Comedian and 30 Rock star Tracy Morgan has become the latest B-list celebrity to offend the moral sensibilities of the American public, with homophobic comments he made at his June 3 standup show at the Ryman Auditorium in Nashville. The liberal blogosphere is now seeing its most traffic in several scandals, and sanctimonious pundits are topping each other left and left in the umbrage department. Even among his comedy-world colleagues, Morgan doesn't have many vocal supporters.
Standup comedian Nick DiPaolo, however, offered a few harsh words for Morgan's critics to The American Spectator. DiPaolo, a Comedy Central and Howard Stern regular, frequently delivers his conservative viewpoints as a guest-host on Dennis Miller's radio show or as a talking head on Fox News programs like Hannity. "I have to defend Tracy right now," DiPaolo insisted. "This whole thing is just insane."

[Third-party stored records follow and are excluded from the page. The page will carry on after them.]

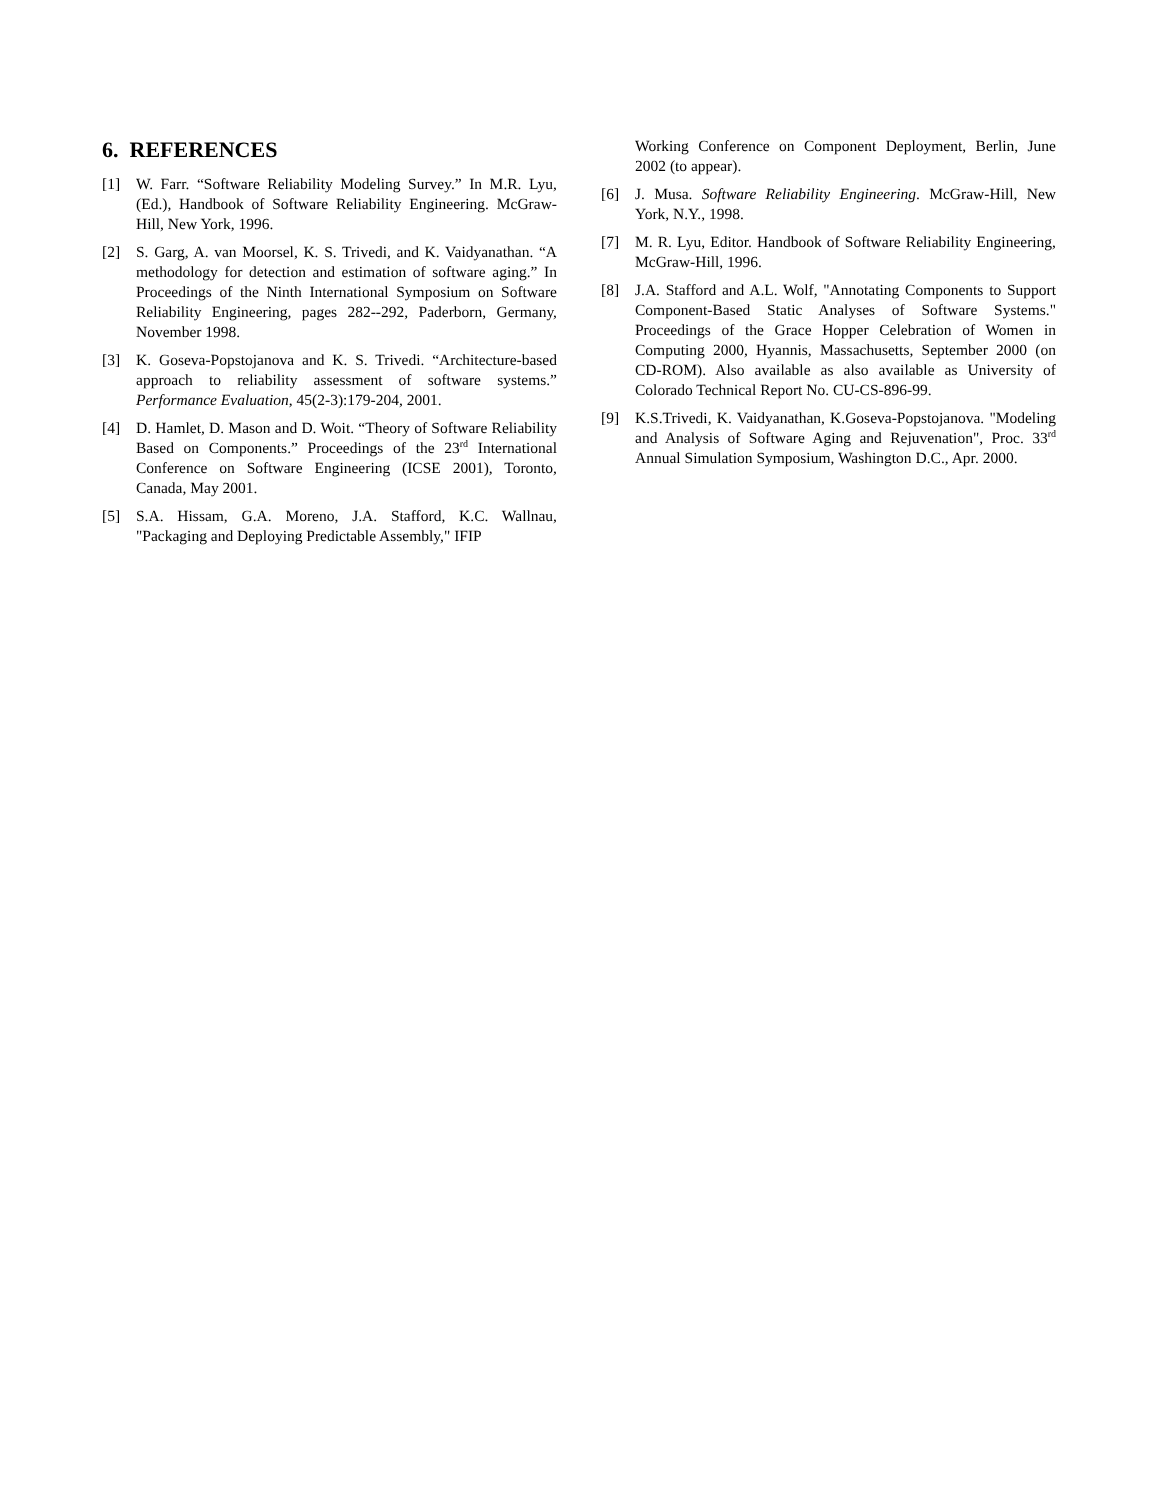6. REFERENCES
[1] W. Farr. “Software Reliability Modeling Survey.” In M.R. Lyu, (Ed.), Handbook of Software Reliability Engineering. McGraw-Hill, New York, 1996.
[2] S. Garg, A. van Moorsel, K. S. Trivedi, and K. Vaidyanathan. “A methodology for detection and estimation of software aging.” In Proceedings of the Ninth International Symposium on Software Reliability Engineering, pages 282--292, Paderborn, Germany, November 1998.
[3] K. Goseva-Popstojanova and K. S. Trivedi. “Architecture-based approach to reliability assessment of software systems.” Performance Evaluation, 45(2-3):179-204, 2001.
[4] D. Hamlet, D. Mason and D. Woit. “Theory of Software Reliability Based on Components.” Proceedings of the 23<sup>rd</sup> International Conference on Software Engineering (ICSE 2001), Toronto, Canada, May 2001.
[5] S.A. Hissam, G.A. Moreno, J.A. Stafford, K.C. Wallnau, "Packaging and Deploying Predictable Assembly," IFIP
Working Conference on Component Deployment, Berlin, June 2002 (to appear).
[6] J. Musa. Software Reliability Engineering. McGraw-Hill, New York, N.Y., 1998.
[7] M. R. Lyu, Editor. Handbook of Software Reliability Engineering, McGraw-Hill, 1996.
[8] J.A. Stafford and A.L. Wolf, "Annotating Components to Support Component-Based Static Analyses of Software Systems." Proceedings of the Grace Hopper Celebration of Women in Computing 2000, Hyannis, Massachusetts, September 2000 (on CD-ROM). Also available as also available as University of Colorado Technical Report No. CU-CS-896-99.
[9] K.S.Trivedi, K. Vaidyanathan, K.Goseva-Popstojanova. "Modeling and Analysis of Software Aging and Rejuvenation", Proc. 33<sup>rd</sup> Annual Simulation Symposium, Washington D.C., Apr. 2000.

Morgan began his Nashville routine mocking President Obama's "It Gets Better" anti-bullying campaign, implying that it's a fatuous diversion from real social problems (not a bad opener). But as the crowd grew restless, Morgan quickly reverted to homophobic jokes and crude suggestions of anti-gay violence. He reportedly incited a chorus of boos and caused segments of the Ryman audience to walk out in protest.
The Gay and Lesbian Alliance Against Defamation (GLAAD) struck next. GLAAD president Jarrett Barrios, a Massachusetts state senator, openly condemned Morgan's actions and called for an "investigation" into his conduct. But no investigation occurred. Barrios could sense that law-enforcement officials, handcuffed by bureaucratic red tape and the fact that no crime had actually been committed, would be useless. If he wanted to take down Morgan -- a pretty-boy celebrity protected from on high by the First Amendment -- then he would have to take matters into his own hands. He soon announced that he was launching his own investigation, which would presumably employ tape recorders, some newly minted summer interns, and a couple of Matt Drudge hats.
By the end of last week, Tracy-Gate had effectively taken a census of all the LGBT activist groups in the country (even the folks at "Truth Wins Out" got their names in the paper). Morgan has apologized profusely and agreed to meet not only with gay youths in Nashville, but also with homeless gay youths in New York. But DiPaolo doesn't think Morgan should have to apologize. "A comedian making a gay joke on stage does not then lead to a gay kid getting beat up," DiPaolo asserts. "Those things are mutually exclusive."
DiPaolo grew up in blue-collar Danvers, Massachusetts, only an hour away but also a few tax brackets down from Barrios' legislative district in Middlesex County. He cut his teeth on the Boston club scene in the '80s and then gained traction in New York, where Morgan was also distinguishing himself against a backdrop of booze, hecklers, and cutthroat competition. "You worked fast or else they ate you alive," DiPaolo recalls of those boisterous East Coast club crowds. "If you didn't make them laugh, then you didn't get paid."
As he progressed in show business, encountering subtle double-standards and the fast-talking men who sustain them, DiPaolo leaned more heavily on his political conservatism. He remembers the rise of the P.C. Movement in America and its seismic effect on the comedy scene in the early '90s. "It was a confusing time," DiPaolo says, recalling how he found himself fighting for the right to use ethnic humor on stage even as he was regrettably playing the "Dumb Italian" role on a network sitcom. "To me, comedy is about finding the truth. Well, there's no truth in political correctness."
Morgan got famous first, in the mid-nineties, when he was cast on Saturday Night Live (a Harvard Lampoon-dominated show that DiPaolo loathes for "conditioning America to safe, liberal comedy"). On the show, Morgan played bowdlerized variations on stereotypical African-American characters. The viewing public grew accustomed to him. Even as he vaulted to superstardom on 30 Rock, his edginess was always tempered, always played for self-defeating laughs. So, what happens when a live audience sees a familiar performer like Morgan expressing himself, without the Clorox?
"It goes over their heads," says DiPaolo. "People today don't have any context. They're all raised on college speech codes, and a little alarm goes off in their head when they hear something that they know is 'supposed' to be offensive. I mean, Tracy has different personas on stage. We don't necessarily know what was happening at that show."
Maybe Morgan was practicing his own spin on experimental comedy, that vogue late-'70s phenomenon that modern comics like Michael Richards conveniently invoke when they get in trouble?
"It doesn't really matter what he was trying to do," says DiPaolo, sounding less like Sam Kinison and more like Murray Rothbard. "As long as he has the right to do it. Let the market decide what it will and will not tolerate. But don't censor the product."
The Nashville marketplace seems to have rejected Tracy Morgan, at least for the time being. Let's see what the homeless youths have to say.